No trecho sobre educação inclusiva abaixo, quais conteúdos de estudo sobre deficiência visual são citados? Liste todos.

*TRECHO:*
════════════════

Não são somente as pessoas com deficiência que precisão ser incluídas, qualquer um de nós, cedo ou tarde, em situações diversas precisaremos ser incluídos também, sendo assim, eu enquanto sujeito social participante ativa dessa sociedade tenho o dever de acreditar que a inclusão, embora se desdobre a passos lentos, é o caminho para minimizar preconceitos, romper com paradigmas. 

É por meio dessas reflexões e discussões que seremos capazes de termos concepções conscientes de que todos nós que construímos a sociedade precisamos nos desfazer de nossos preconceitos e olharmos para o nosso próximo como capaz de ser sujeito ativo de sua própria história, independente da sua condição.

Qual o papel das instituições superiores na preparação de professores que vão atuar nessa área? Os novos professores já saem preparados para atuar na inclusão?

Sabemos da importância do professor participar da caminhada do saber com seus alunos, só assim conseguirão entender melhor as dificuldades e possibilidade de cada um. Infelizmente, há um pensamento errôneo com relação a essa formação no ensino superior, muitos querem uma formação que lhes ensine a dar aulas para alunos em suas mais diversas deficiências e/ou especificidades, porém, é necessário ressaltar que vamos lidar com a diversidade em nossas escolas, por isso, não há uma receita pronta, um currículo ou metodologia que abranja a todos.

Cada aluno deverá ser atendido na sua particularidade, posso receber uma formação para trabalhar com surdos, aprender sobre a língua, a cultura e as identidades desses sujeitos e me deparar na minha sala de aula com um aluno surdocego, percebo então, que novamente terei que dar sequência aos meus estudos, que o que aprendi não é mais suficiente nesse momento, é preciso ampliar meus conhecimentos.

Posso passar anos me debruçando a estudar sobre deficiência visual, aprender tudo sobre Braille, Soroban e Orientação e mobilidade, e receber a matrícula de um aluno que não utiliza Braille ou Soroban como recurso de aprendizagem; ou ainda ter que trabalhar com alunos com deficiência física, em que um precise de tecnologia assistida como órteses, próteses, e outro que só necessite de um profissional de apoio que o auxilie na sua locomoção, higiene e alimentação. 

Assim sendo, a formação do professor inclusivo requer o redesenho das propostas educacionais existentes e uma formação continuada que também muda a cada aluno que vamos trabalhar, ou seja, nos especializamos naquele determinado aluno, nas formas de atendê-lo, de ensiná-lo, como ele aprende, quais os recursos tecnológicos, acessíveis e humanos que ele precisa, como ele se desenvolve, quais as suas limitações, necessidades e potencialidades, quando recebemos outro aluno, mesmo que aparentemente tenha a mesma deficiência do aluno anterior, voltamos ao processo inicial, é um novo aluno, um novo jeito de lidar com ele, uma nova capacitação, uma nova meta de trabalho.

É importante que os professores das escolas comuns participem de cursos ou seminários para aprenderem a lidar com a inclusão?

Se por um lado, compreendemos a importância de tornar nossas escolas regulares cada vez mais inclusiva, por outro lado, temos que investir maciçamente e não descuidar da preparação e qualificação dos profissionais da educação. De acordo com as Diretrizes Curriculares Nacionais para a Educação Especial na Educação Básica, o corpo docente, e não cada professor, deverá partilhar responsabilidade no ensino.

════════════════

*DADOS DE ENTRADA:*
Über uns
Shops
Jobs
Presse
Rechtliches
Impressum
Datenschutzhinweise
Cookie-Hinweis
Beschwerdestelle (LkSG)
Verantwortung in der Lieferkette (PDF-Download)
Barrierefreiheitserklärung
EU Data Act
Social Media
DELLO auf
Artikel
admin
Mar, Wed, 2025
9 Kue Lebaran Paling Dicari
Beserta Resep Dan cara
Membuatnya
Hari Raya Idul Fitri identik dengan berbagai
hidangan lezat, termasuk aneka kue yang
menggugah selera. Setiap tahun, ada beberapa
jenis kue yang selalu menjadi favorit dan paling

════════════════

*RESPOSTA:*
- Braille
- Soroban
- Orientação e mobilidade